___ Teks yang Diberikan ___

Pelaksana Tugas (Plt) Direktur Jenderal Perikanan Tangkap (DJPT) KKP Zulficar Mochtar mengatakan, meski cantrang resmi dilarang,  namun Pemerintah tetap memberi kesempatan kepada para pengguna alat tangkap tersebut untuk melakukan proses transisi selama enam bulan ke depan terhitung sejak Januari 2017.

“Kita beri waktu toleransi selama enam bulan ke depan. Selama waktu tersebut, diharapkan pengguna alat tangkap, khususnya cantrang, bisa segera melakukan penggantian,” ungkap dia.

Menurut Zulficar, dalam masa enam bulan ke depan, pihaknya juga akan melakukan pendampingan secara intensif kepada para pengguna alat tangkap yang dilarang untuk bisa melakukan penggantian. Itu artinya, upaya penggantian akan didorong melalui pendampingan, dan tidak hanya dari pemberlakuan Permen.

___

### Yang Perlu Dikerjakan
- 1) Dalam teks tentang larangan cantrang, berapa lama waktu peralihan yang diberikan Pemerintah kepada pengguna alat tangkap itu?
- 2) Teruskan teks tentang larangan cantrang mulai setelah kalimat terakhirnya.

___ Data Sumber ___

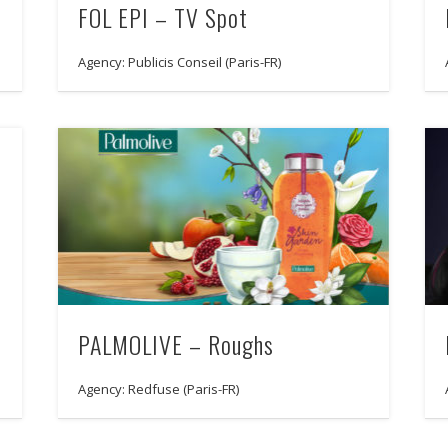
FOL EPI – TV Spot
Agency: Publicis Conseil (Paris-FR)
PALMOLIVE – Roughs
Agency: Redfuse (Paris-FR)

___
___ Data Sumber ___

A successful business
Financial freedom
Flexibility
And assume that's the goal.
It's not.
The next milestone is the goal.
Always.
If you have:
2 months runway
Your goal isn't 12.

___

### Jawaban per Tugas
- 1) Enam bulan, terhitung sejak Januari 2017.

- 2)
Selama proses enam bulan tersebut, Zulficar berjanji tidak akan ada penangkapan nelayan ataupun kapal yang masih menggunakan alat tangkap yang dilarang. Namun, agar para pengguna memahami, Pemerintah berjanji hanya akan memberikan teguran saja kepada para pengguna dan memberikan peringatan untuk segera menggantinya.

DJPT mengonfirmasi, selama proses sosialiasi pada 2015-2016, pihaknya telah berhasil mendorong pengguna cantrang untuk mengganti dengan alat yang ramah lingkungan. Dari data yang ada, jumlahnya sudah mencapai 3.198 kapal berukuran kurang dari 10 gros ton (GT) dan 2.578 kapal berukuran 10 sampai 30 GT. Adapun alat tangkap cantrang yang sudah diganti sebanyak 2.091 unit.

 

Tiga API Dilarang

Sesuai dengan Peraturan Menteri Kelautan dan Perikanan Nomor 71/PERMEN-KP/2016 tentang Jalur Penangkapan Ikan dan Penempatan Alat Penangkapan Ikan di Wilayah Pengelolaan Perikanan Negara Republik Indonesia, mulai 1 Januari 2017 Pemerintah resmi melarang alat penangkapan ikan (API) yang dianggap bisa merusak lingkungan.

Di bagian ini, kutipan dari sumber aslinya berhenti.